### [What is required]
Exact repetition of the data is the whole task.

***** Data records *****

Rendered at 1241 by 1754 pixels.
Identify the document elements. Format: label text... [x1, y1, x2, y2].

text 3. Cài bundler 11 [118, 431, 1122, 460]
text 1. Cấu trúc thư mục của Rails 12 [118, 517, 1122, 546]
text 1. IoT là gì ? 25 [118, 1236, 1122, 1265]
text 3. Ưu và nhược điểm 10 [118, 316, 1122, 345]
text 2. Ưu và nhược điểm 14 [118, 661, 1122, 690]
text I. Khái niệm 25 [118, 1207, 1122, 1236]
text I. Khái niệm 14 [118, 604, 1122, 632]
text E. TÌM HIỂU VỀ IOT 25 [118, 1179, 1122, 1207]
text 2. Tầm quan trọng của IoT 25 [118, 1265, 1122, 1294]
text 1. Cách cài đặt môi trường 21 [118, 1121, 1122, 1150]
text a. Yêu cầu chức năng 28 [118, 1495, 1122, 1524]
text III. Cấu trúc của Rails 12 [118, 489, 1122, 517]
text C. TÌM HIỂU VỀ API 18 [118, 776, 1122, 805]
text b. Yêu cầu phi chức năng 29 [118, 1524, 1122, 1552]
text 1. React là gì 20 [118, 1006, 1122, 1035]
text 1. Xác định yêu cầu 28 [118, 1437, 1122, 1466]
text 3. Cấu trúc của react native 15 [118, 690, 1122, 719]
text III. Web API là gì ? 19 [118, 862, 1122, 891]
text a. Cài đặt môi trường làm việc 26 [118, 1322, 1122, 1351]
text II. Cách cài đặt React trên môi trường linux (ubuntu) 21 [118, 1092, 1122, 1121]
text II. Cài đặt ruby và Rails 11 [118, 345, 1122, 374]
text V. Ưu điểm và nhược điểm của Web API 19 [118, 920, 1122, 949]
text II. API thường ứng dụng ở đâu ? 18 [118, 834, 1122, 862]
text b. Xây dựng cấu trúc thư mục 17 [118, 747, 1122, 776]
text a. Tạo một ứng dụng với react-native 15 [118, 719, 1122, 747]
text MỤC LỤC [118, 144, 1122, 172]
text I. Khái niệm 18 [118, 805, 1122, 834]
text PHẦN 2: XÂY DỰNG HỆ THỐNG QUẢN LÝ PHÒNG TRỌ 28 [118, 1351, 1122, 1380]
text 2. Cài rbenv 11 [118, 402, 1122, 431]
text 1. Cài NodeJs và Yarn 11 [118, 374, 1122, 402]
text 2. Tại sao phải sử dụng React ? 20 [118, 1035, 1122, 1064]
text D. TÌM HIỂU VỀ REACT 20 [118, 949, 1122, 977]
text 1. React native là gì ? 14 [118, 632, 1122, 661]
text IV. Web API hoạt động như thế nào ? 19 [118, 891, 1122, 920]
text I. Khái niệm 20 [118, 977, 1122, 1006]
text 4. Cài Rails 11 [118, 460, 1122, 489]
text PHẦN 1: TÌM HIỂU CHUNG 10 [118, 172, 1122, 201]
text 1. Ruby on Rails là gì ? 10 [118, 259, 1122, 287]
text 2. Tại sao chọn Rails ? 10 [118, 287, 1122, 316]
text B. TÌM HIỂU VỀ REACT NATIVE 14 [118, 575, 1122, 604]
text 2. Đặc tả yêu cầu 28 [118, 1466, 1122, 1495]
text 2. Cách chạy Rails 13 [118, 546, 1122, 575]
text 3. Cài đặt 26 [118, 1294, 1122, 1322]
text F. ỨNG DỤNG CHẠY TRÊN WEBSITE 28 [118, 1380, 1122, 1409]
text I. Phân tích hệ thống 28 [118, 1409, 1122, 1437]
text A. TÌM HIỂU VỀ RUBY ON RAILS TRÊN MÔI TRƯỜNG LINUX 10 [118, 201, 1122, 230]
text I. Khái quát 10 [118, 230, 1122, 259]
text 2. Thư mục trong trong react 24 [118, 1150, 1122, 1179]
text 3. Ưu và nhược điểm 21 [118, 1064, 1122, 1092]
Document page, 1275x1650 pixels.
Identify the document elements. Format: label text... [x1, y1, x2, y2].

*****

### [Exercise output]
Rendered at 1241 by 1754 pixels.
Identify the document elements. Format: label text... [x1, y1, x2, y2].

text 3. Cài bundler 11 [118, 431, 1122, 460]
text 1. Cấu trúc thư mục của Rails 12 [118, 517, 1122, 546]
text 1. IoT là gì ? 25 [118, 1236, 1122, 1265]
text 3. Ưu và nhược điểm 10 [118, 316, 1122, 345]
text 2. Ưu và nhược điểm 14 [118, 661, 1122, 690]
text I. Khái niệm 25 [118, 1207, 1122, 1236]
text I. Khái niệm 14 [118, 604, 1122, 632]
text E. TÌM HIỂU VỀ IOT 25 [118, 1179, 1122, 1207]
text 2. Tầm quan trọng của IoT 25 [118, 1265, 1122, 1294]
text 1. Cách cài đặt môi trường 21 [118, 1121, 1122, 1150]
text a. Yêu cầu chức năng 28 [118, 1495, 1122, 1524]
text III. Cấu trúc của Rails 12 [118, 489, 1122, 517]
text C. TÌM HIỂU VỀ API 18 [118, 776, 1122, 805]
text b. Yêu cầu phi chức năng 29 [118, 1524, 1122, 1552]
text 1. React là gì 20 [118, 1006, 1122, 1035]
text 1. Xác định yêu cầu 28 [118, 1437, 1122, 1466]
text 3. Cấu trúc của react native 15 [118, 690, 1122, 719]
text III. Web API là gì ? 19 [118, 862, 1122, 891]
text a. Cài đặt môi trường làm việc 26 [118, 1322, 1122, 1351]
text II. Cách cài đặt React trên môi trường linux (ubuntu) 21 [118, 1092, 1122, 1121]
text II. Cài đặt ruby và Rails 11 [118, 345, 1122, 374]
text V. Ưu điểm và nhược điểm của Web API 19 [118, 920, 1122, 949]
text II. API thường ứng dụng ở đâu ? 18 [118, 834, 1122, 862]
text b. Xây dựng cấu trúc thư mục 17 [118, 747, 1122, 776]
text a. Tạo một ứng dụng với react-native 15 [118, 719, 1122, 747]
text MỤC LỤC [118, 144, 1122, 172]
text I. Khái niệm 18 [118, 805, 1122, 834]
text PHẦN 2: XÂY DỰNG HỆ THỐNG QUẢN LÝ PHÒNG TRỌ 28 [118, 1351, 1122, 1380]
text 2. Cài rbenv 11 [118, 402, 1122, 431]
text 1. Cài NodeJs và Yarn 11 [118, 374, 1122, 402]
text 2. Tại sao phải sử dụng React ? 20 [118, 1035, 1122, 1064]
text D. TÌM HIỂU VỀ REACT 20 [118, 949, 1122, 977]
text 1. React native là gì ? 14 [118, 632, 1122, 661]
text IV. Web API hoạt động như thế nào ? 19 [118, 891, 1122, 920]
text I. Khái niệm 20 [118, 977, 1122, 1006]
text 4. Cài Rails 11 [118, 460, 1122, 489]
text PHẦN 1: TÌM HIỂU CHUNG 10 [118, 172, 1122, 201]
text 1. Ruby on Rails là gì ? 10 [118, 259, 1122, 287]
text 2. Tại sao chọn Rails ? 10 [118, 287, 1122, 316]
text B. TÌM HIỂU VỀ REACT NATIVE 14 [118, 575, 1122, 604]
text 2. Đặc tả yêu cầu 28 [118, 1466, 1122, 1495]
text 2. Cách chạy Rails 13 [118, 546, 1122, 575]
text 3. Cài đặt 26 [118, 1294, 1122, 1322]
text F. ỨNG DỤNG CHẠY TRÊN WEBSITE 28 [118, 1380, 1122, 1409]
text I. Phân tích hệ thống 28 [118, 1409, 1122, 1437]
text A. TÌM HIỂU VỀ RUBY ON RAILS TRÊN MÔI TRƯỜNG LINUX 10 [118, 201, 1122, 230]
text I. Khái quát 10 [118, 230, 1122, 259]
text 2. Thư mục trong trong react 24 [118, 1150, 1122, 1179]
text 3. Ưu và nhược điểm 21 [118, 1064, 1122, 1092]
Document page, 1275x1650 pixels.
Identify the document elements. Format: label text... [x1, y1, x2, y2].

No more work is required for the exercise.